After finding the line containing "right elbow: (449, 612)" below, please output that line and each following one through the line containing "left elbow: (925, 436)", exactly as written.
[[ INPUT MATERIAL, beginning ]]
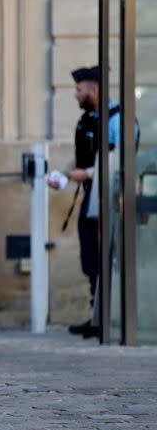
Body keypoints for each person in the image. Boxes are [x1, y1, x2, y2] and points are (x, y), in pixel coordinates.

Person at [47, 66, 128, 338]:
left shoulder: (117, 119)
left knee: (109, 256)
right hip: (90, 196)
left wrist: (87, 174)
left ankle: (110, 317)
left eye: (79, 90)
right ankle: (97, 315)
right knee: (90, 257)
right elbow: (82, 158)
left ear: (93, 90)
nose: (75, 95)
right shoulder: (86, 120)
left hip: (112, 195)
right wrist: (64, 175)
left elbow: (118, 160)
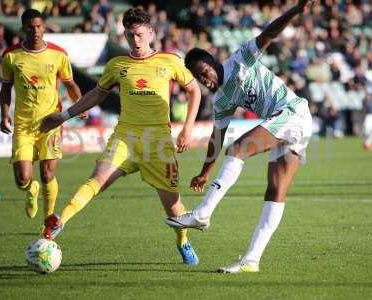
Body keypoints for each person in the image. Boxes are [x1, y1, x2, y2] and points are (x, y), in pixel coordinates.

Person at [40, 8, 202, 265]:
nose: (134, 41)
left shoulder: (169, 61)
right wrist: (63, 116)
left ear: (150, 32)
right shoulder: (117, 65)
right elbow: (96, 94)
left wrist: (188, 128)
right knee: (98, 179)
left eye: (138, 35)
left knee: (174, 209)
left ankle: (182, 241)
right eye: (129, 35)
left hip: (158, 142)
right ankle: (60, 221)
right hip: (125, 136)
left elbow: (195, 91)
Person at [167, 0, 313, 273]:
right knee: (275, 192)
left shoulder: (241, 58)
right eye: (199, 77)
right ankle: (251, 260)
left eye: (204, 71)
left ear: (212, 61)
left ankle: (203, 213)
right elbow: (216, 136)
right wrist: (204, 172)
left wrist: (295, 11)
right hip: (290, 122)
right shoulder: (222, 101)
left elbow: (269, 33)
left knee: (238, 150)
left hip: (293, 112)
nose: (204, 79)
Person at [0, 9, 82, 221]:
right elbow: (6, 88)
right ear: (23, 29)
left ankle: (48, 222)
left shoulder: (58, 54)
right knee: (22, 179)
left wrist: (81, 106)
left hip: (50, 122)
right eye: (30, 27)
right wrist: (4, 114)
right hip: (23, 124)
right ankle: (30, 189)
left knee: (48, 174)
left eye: (38, 26)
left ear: (44, 27)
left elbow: (70, 84)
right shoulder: (11, 56)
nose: (35, 31)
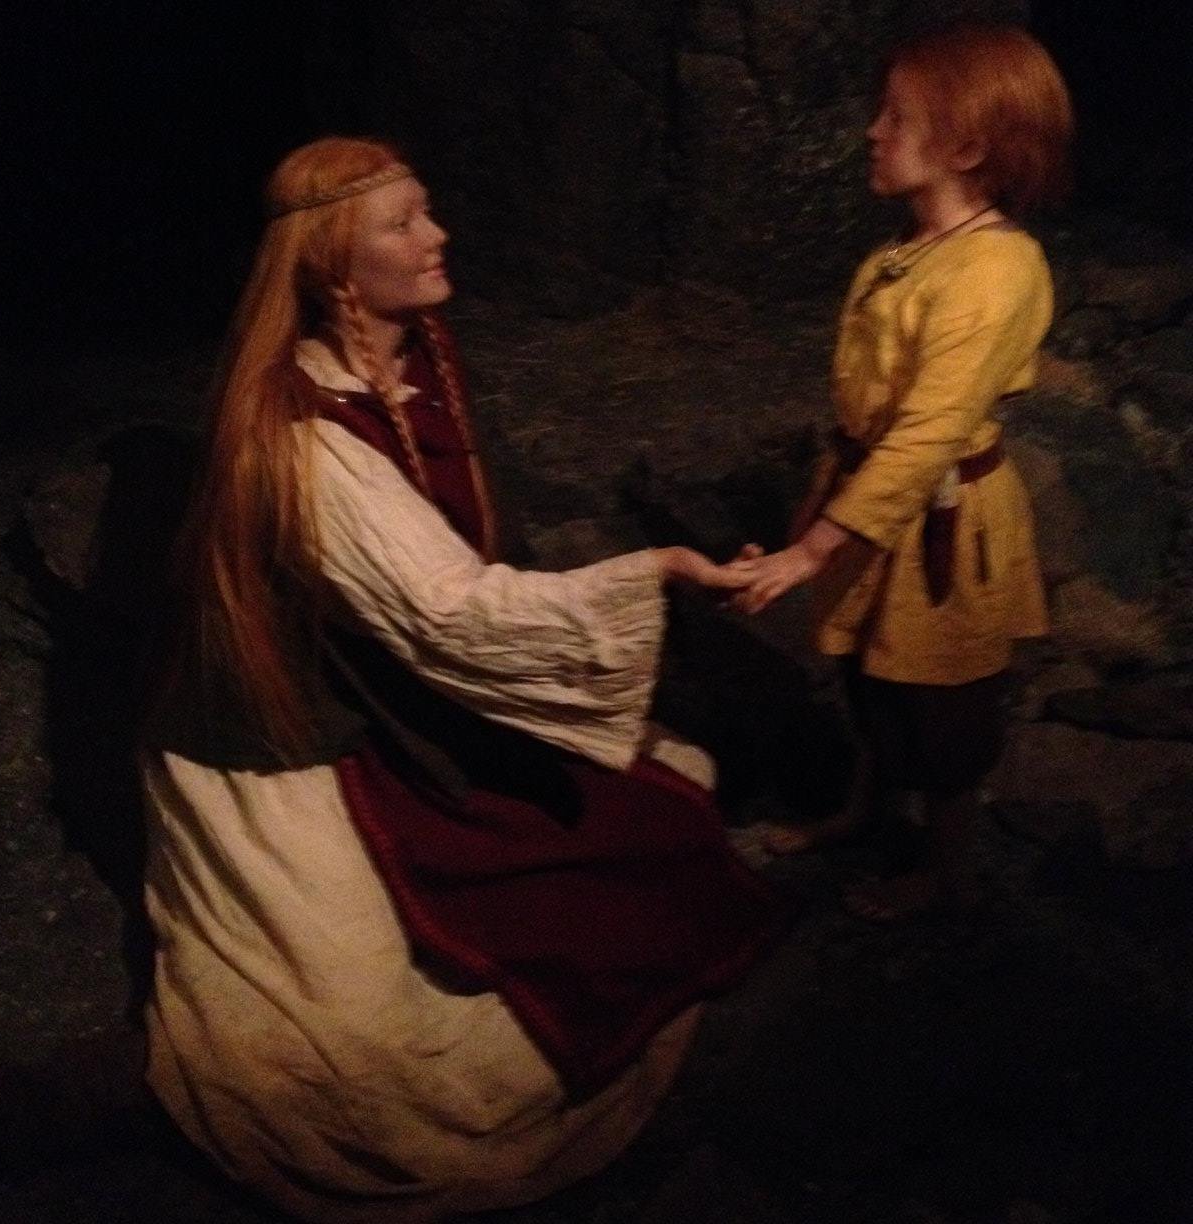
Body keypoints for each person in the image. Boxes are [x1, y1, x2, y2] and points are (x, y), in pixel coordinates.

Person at [136, 136, 781, 1221]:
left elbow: (462, 568)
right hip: (280, 742)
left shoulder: (419, 351)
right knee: (363, 1065)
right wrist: (658, 571)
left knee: (661, 811)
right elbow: (449, 612)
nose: (437, 238)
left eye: (429, 211)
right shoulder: (301, 440)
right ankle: (59, 1110)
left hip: (392, 696)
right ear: (338, 270)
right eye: (403, 225)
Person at [734, 24, 1073, 920]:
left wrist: (810, 552)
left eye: (897, 117)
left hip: (941, 528)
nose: (872, 133)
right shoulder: (904, 253)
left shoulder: (998, 269)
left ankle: (945, 869)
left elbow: (925, 436)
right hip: (874, 507)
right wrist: (818, 512)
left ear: (965, 146)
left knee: (944, 709)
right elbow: (865, 414)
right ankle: (860, 812)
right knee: (870, 678)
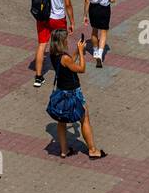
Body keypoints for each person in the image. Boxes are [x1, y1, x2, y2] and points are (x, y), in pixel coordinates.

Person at [44, 28, 107, 160]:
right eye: (66, 38)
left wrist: (77, 53)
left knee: (61, 121)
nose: (67, 40)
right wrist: (81, 52)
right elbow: (81, 69)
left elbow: (68, 62)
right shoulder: (65, 58)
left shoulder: (54, 54)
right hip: (73, 92)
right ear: (61, 41)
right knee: (84, 118)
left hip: (60, 91)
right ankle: (92, 150)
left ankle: (64, 150)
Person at [32, 0, 72, 88]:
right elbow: (67, 4)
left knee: (42, 45)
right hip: (58, 18)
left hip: (43, 17)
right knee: (60, 46)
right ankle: (61, 73)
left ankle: (38, 77)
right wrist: (72, 21)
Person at [81, 0, 115, 67]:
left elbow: (87, 1)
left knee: (94, 30)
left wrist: (85, 15)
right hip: (105, 9)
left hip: (93, 8)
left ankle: (95, 51)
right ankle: (100, 54)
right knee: (104, 32)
[[ INPUT MATERIAL, end ]]
■ YOUR SOLUTION
right elbow: (449, 612)
nose: (437, 238)
left eye: (429, 211)
right shoulder: (301, 440)
right ankle: (59, 1110)
left hip: (392, 696)
right ear: (338, 270)
right eye: (403, 225)
Person at [734, 24, 1073, 920]:
left wrist: (810, 552)
left eye: (897, 117)
left hip: (941, 528)
nose: (872, 133)
right shoulder: (904, 253)
left shoulder: (998, 269)
left ankle: (945, 869)
left elbow: (925, 436)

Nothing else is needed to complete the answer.